* Provided records:
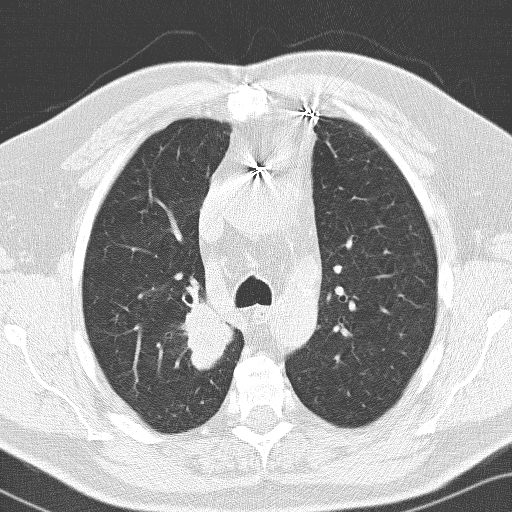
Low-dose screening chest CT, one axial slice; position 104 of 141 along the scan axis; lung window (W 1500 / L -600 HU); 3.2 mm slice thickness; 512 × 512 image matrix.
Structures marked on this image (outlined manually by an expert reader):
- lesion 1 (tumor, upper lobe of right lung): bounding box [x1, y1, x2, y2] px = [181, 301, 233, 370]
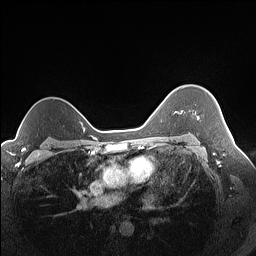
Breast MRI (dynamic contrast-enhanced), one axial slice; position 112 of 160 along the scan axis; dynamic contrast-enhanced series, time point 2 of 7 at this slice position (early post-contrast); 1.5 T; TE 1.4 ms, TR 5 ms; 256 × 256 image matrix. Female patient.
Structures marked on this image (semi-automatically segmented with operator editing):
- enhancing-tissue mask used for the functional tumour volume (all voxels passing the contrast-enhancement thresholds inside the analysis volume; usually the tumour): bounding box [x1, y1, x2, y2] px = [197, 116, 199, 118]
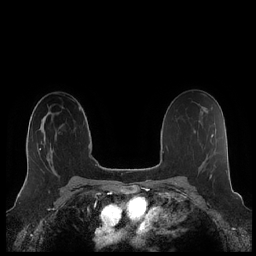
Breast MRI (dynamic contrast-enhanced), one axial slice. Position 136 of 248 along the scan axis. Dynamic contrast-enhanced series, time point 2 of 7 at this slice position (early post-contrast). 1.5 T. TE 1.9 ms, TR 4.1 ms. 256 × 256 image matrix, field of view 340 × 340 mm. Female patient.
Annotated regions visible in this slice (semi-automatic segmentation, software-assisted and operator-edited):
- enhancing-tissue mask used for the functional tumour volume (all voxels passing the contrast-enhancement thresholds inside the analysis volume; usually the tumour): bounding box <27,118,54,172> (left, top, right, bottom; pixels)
* * *
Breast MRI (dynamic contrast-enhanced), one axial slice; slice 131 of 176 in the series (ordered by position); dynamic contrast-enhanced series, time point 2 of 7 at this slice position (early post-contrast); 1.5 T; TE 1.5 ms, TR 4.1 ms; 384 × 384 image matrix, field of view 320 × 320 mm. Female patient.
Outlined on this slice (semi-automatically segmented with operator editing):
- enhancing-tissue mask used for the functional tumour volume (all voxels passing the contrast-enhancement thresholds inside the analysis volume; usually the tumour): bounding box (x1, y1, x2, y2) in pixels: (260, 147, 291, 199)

* Problem statement:
Using the records above, print exactly the lines between the ones containing "- lesion 1 (tumor, upper" and "right, bottom; pixels)", inclusive, and nothing else; no pictures.

* Response to the exercise:
- lesion 1 (tumor, upper lobe of right lung): bounding box [x1, y1, x2, y2] px = [181, 301, 233, 370]
Breast MRI (dynamic contrast-enhanced), one axial slice; position 112 of 160 along the scan axis; dynamic contrast-enhanced series, time point 2 of 7 at this slice position (early post-contrast); 1.5 T; TE 1.4 ms, TR 5 ms; 256 × 256 image matrix. Female patient.
Structures marked on this image (semi-automatically segmented with operator editing):
- enhancing-tissue mask used for the functional tumour volume (all voxels passing the contrast-enhancement thresholds inside the analysis volume; usually the tumour): bounding box [x1, y1, x2, y2] px = [197, 116, 199, 118]
Breast MRI (dynamic contrast-enhanced), one axial slice. Position 136 of 248 along the scan axis. Dynamic contrast-enhanced series, time point 2 of 7 at this slice position (early post-contrast). 1.5 T. TE 1.9 ms, TR 4.1 ms. 256 × 256 image matrix, field of view 340 × 340 mm. Female patient.
Annotated regions visible in this slice (semi-automatic segmentation, software-assisted and operator-edited):
- enhancing-tissue mask used for the functional tumour volume (all voxels passing the contrast-enhancement thresholds inside the analysis volume; usually the tumour): bounding box <27,118,54,172> (left, top, right, bottom; pixels)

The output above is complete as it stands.